On the multifamily front, NYCB reported $2 million in net charge-offs, twice the figure from the same quarter last year. Multifamily loans marked 30 to 89 days past due rose 76 percent year-over-year to $60 million, the largest increase across the firm’s loan book.

The majority of the bank’s multifamily debt is tied to rent-regulated buildings, an asset that has seen valuations decline from 20 to 45 percent since a 2019 law strangled rents.

Analysts on the Thursday morning earnings call pressed Cangemi on the health of the bank’s rent-stabilized loan book.

“Starting to see any kind of cracks there?” asked Stephens’ Matthew Breese. “It just feels like there’s a pile-up of issues from the 2019 rent law.”

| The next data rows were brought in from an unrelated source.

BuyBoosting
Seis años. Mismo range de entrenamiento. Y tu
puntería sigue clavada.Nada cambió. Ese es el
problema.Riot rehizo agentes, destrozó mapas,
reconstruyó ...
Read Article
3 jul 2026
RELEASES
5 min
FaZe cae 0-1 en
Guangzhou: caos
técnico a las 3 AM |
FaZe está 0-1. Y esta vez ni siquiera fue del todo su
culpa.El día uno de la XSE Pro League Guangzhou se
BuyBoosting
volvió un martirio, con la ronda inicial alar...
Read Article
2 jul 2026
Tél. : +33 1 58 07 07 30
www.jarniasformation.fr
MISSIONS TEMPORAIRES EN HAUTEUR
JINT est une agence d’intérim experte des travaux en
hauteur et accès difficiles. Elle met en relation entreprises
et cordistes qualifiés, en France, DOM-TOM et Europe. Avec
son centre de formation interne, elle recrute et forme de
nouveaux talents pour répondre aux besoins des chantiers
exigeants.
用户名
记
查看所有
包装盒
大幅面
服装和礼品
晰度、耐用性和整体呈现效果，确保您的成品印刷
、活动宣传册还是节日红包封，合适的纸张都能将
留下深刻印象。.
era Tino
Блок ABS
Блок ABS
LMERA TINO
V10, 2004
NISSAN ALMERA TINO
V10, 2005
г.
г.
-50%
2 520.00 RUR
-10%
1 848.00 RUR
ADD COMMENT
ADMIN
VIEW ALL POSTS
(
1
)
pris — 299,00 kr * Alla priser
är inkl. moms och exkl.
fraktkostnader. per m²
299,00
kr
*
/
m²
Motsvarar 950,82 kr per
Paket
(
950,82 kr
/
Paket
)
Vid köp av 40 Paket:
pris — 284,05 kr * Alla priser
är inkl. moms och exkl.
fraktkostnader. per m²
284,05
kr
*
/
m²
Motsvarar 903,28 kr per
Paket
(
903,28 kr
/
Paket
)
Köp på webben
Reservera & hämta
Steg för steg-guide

Cangemi attributed any distress to “one-off families.” NYCB filed to foreclose on eight rent-stabilized properties owned by two families in July.

“It’s not systemic,” Cangemi said.

Adams tied the troubles affecting rent-stabilized properties to tenants who have failed to pay rent.

The bank’s executives pointed to New York’s high market rents as a strong point for multifamily, rent-stabilized included. Many rent-stabilized buildings have a mix of regulated and market-price units. Revenue from the latter can offset the former’s stagnant growth.

But landlords say rent-stabilized buildings have been able to withstand the rent law only if they are majority market-rate.

Brokers and landlords say that rent-stabilized distress is mounting, a claim backed up by some court filings.

Cangemi said the bank is not seeing that larger trend.

“You just can’t kill the New York multifamily market,” Adams said.

This article has been updated with a comment from an AmTrust Realty spokesperson.